Generate Configuration (GC): generates a configuration template. Observe that not all values from
config file are used at all times. Aliases: 'gc', 'GenerateConfiguration'.

AutoCompletion (AC): generates autocompletions to stdout for your shell. Pipe into a file and
install to get help when using Chapulin. See `chapulin AC --manual` for details. Aliases: 'ac',
AutoCompletion'.


USAGE:
    chapulin [SUBCOMMAND]

FLAGS:
    -h, --help       Prints help information
    -V, --version    Prints version information

SUBCOMMANDS:
    AC      AutoCompletion [aliases: ac, AutoCompletion]
    CR      Cache Registering [aliases: cr, CacheRegistering]
    GC      Generate Configuration [aliases: gc, GenerateConfiguration]
    ME      Mobile Element Identification [aliases: me, MobileElement]
    SV      Structural Variant Identification [aliases: sv, StructuralVariant]
    T       Testing
    help    Prints this message or the help of the given subcommand(s)

ME subcommand

Mobile Element mode is meant for scanning mobile elements in a host genome, such as LTR-elements. This mode depends on an alignment file to the desire reference, for the purpose of locating putative insertions on chromosomal coordinates, and a mobile element library, which can be produced by using RepeatModeler on a reference genome. Alternatively, a customized library can be used, which makes it ideal to adapt Chapulin 's search algorithm for other purposes, such as orphan gene discovery. Example Mobile Element subcommand.

SV subcommand

Structural Variant mode will scanned for structural variants in a host genome, for instance insertions, duplications, inversions. The algorithm relies on read length, read depth and read orientation provided by the raw reads and the alignment file. Additionally, a list of known structural variant coordinates can be input to enhance the possibility of identification. Example Structural Variant subcommand.

CR subcommand

Cache Registering mode can write cache files to read from, which will improve running time. This is useful in case you might want to analyze several individuals using a single mobile element library or a single reference genome. Example Cache Registering subcommand.

GC subcommand

Chapulin does not come with a configuration file by default. However by using Generate Configuration (GC) you can generate a editable toml file with preloaded defaults. In case you make a mistake editing the configuration, Chapulin 's error handling will let you know exactly what failed and display examples to help you fix it. Example Generate Configuration subcommand.

AC subcommand

In case you want to explore Chapulin interactively, you might want to install autocompletion for your shell by running AutoCompletion (AC). Specific instructions on how to install these autocompletions for your shell can be found with the flag --manual. You can also preview your run by running any command with the flag --dry-run. Example AutoCompletion subcommand.

Examples

Soon to come

Example chapulin config

Below you can find a config example. Please observe that you can also obtain a config template by using Generate Configuration or GC command from Chapulin.
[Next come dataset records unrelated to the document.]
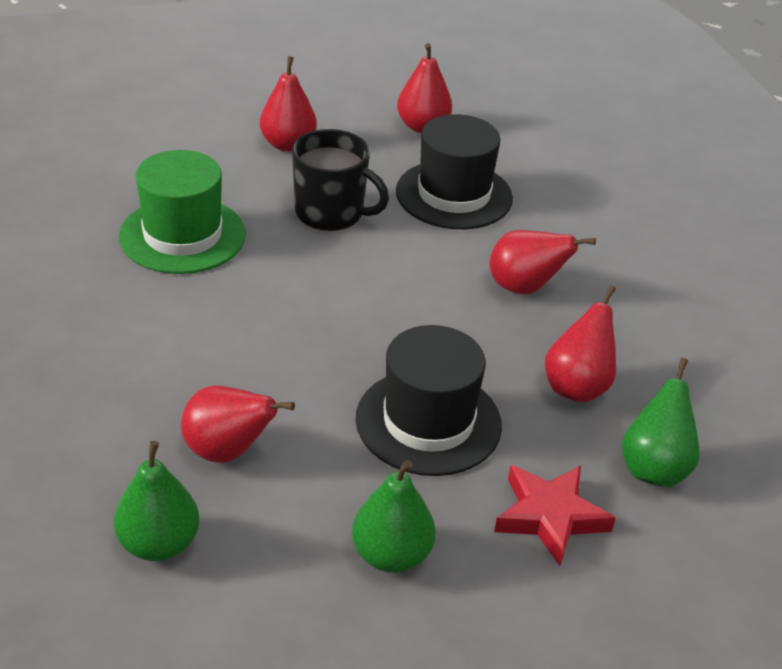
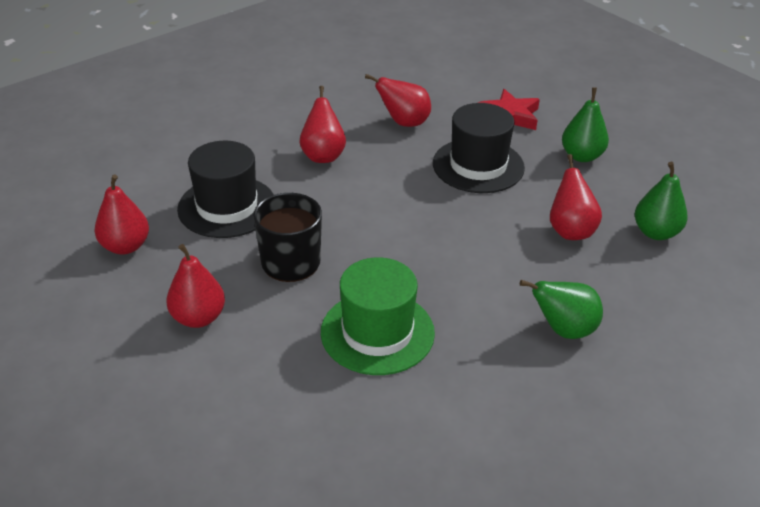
camera: 110 degrees left, 0 degrees up
(654, 468) = (447, 92): green pear -> green pear (563, 330)

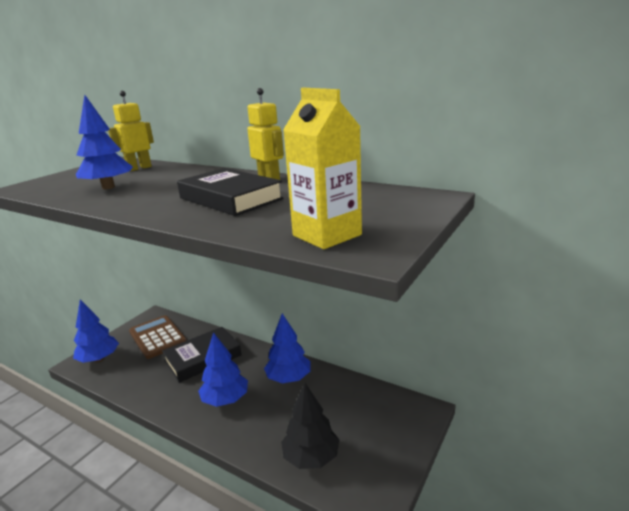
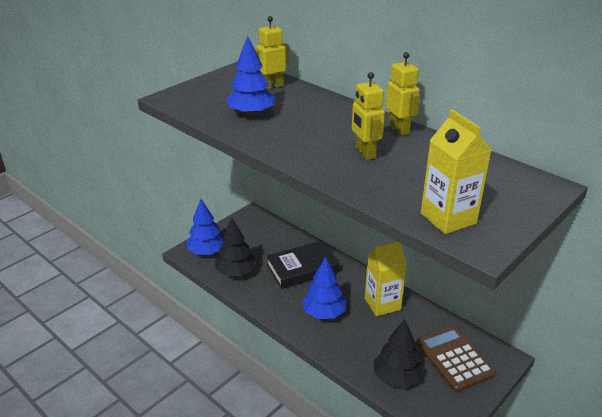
camera: 10 degrees right, 10 degrees up
(129, 374) = (236, 272): none -> black tree
(157, 337) = (258, 239): brown calculator -> brown calculator (454, 358)
(230, 198) = (365, 153): black book -> yellow robot
(289, 378) = (382, 304): blue tree -> yellow carton

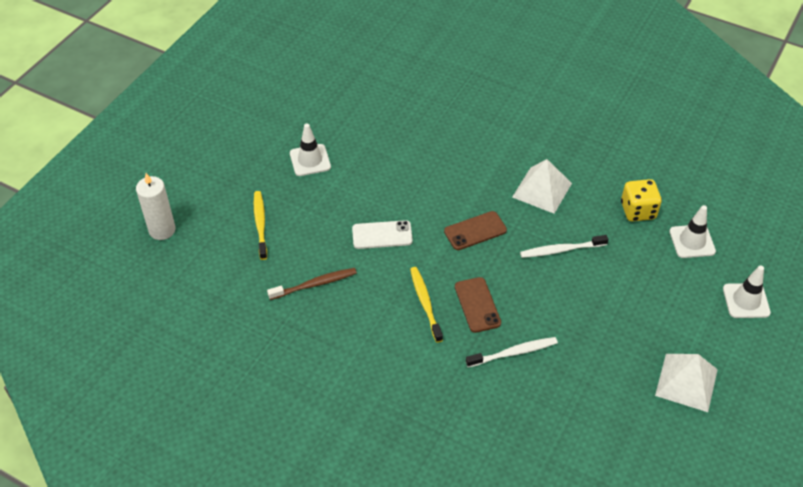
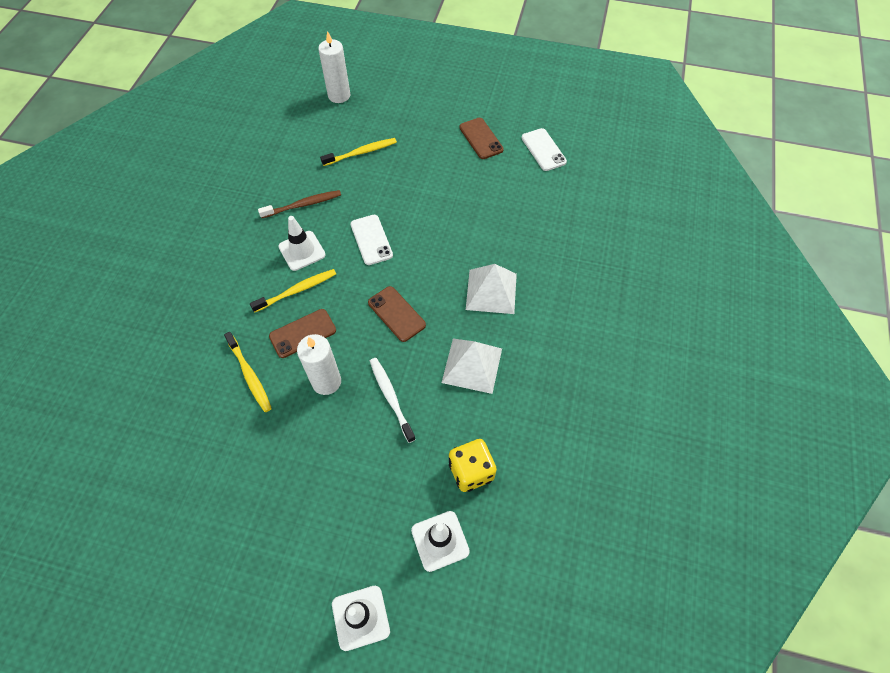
camera: 75 degrees right, 10 degrees up
(284, 128) = (481, 138): none -> brown phone
(310, 160) = (447, 166): white traffic cone -> white traffic cone (302, 251)
(314, 284) = (303, 205): brown toothbrush -> brown toothbrush turned 75 degrees counterclockwise
(319, 88) = (543, 150): none -> white phone
(513, 353) = (249, 375): white toothbrush -> yellow toothbrush
(534, 293) = (326, 381): none -> white candle
(686, 382) = (232, 553): white pyramid -> white pyramid (491, 291)

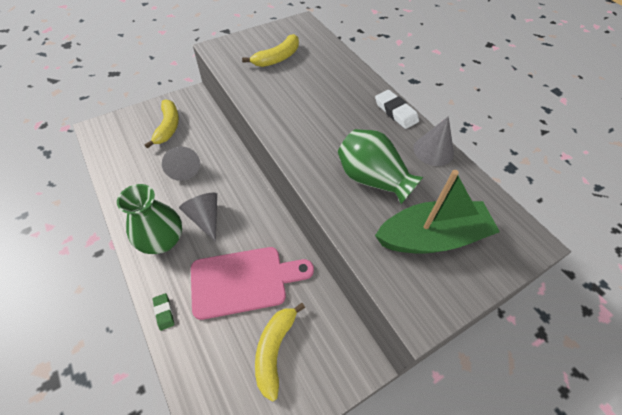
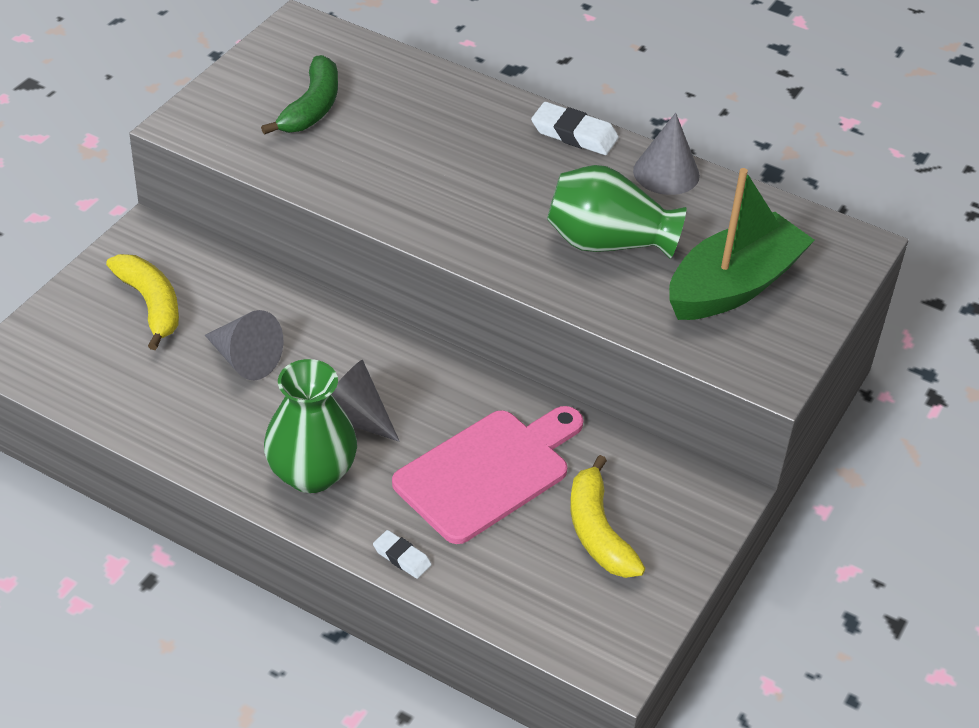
camera: 30 degrees left, 10 degrees down
(164, 312) = (402, 557): green eraser -> white eraser
(277, 58) = (311, 108): yellow banana -> green banana

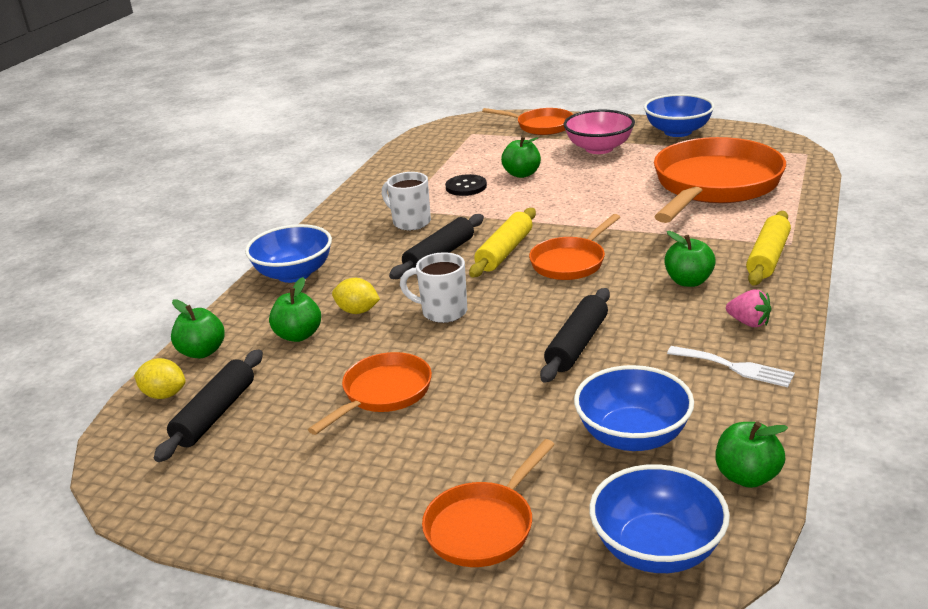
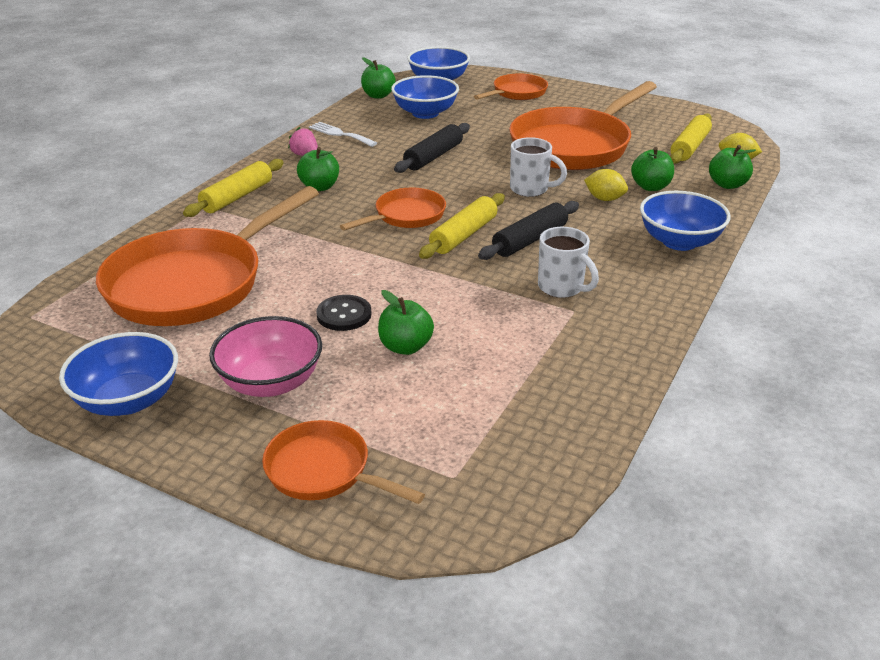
camera: 175 degrees left, 5 degrees up
(215, 414) = (689, 147): black rolling pin -> yellow rolling pin
(383, 394) = (574, 145): orange pan -> orange pan, size x1.94
(466, 187) = (487, 335): black button -> black button (344, 314)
Example chapulin ME subcommand

chapulin ME -c <CONFIG>

Example chapulin SV subcommand

chapulin SV -c <CONFIG>

Example chapulin CR subcommand

chapulin CR

Example chapulin GC subcommand

chapulin GC

Example chapulin AC subcommand

chapulin AC

Chapulín for the curious

Etimology

The word chapulín derives from Náhuatl chapōlin, where the compounds chapā[nia] and ōlli mean "to bounce" and "rubber", respectively. Thus meaning "insect that bounces like rubber".

Cultural reference

Inhabitants and visitors of Mexico City will be familiar to the 'Chapulín' image for its reference to the beautiful "Chapultepec" or "Chapulín's hill" forest, castle and metro station. It also alludes to the delicious "chapulín's tacos" eaten in Central and South Mexico.

Acknowledgements

License

Chapulin is distributed under the terms of the GNU GENERAL PUBLIC LICENSE.

See LICENSE for details.


Author's Note: This package is still under active development and is subject to change.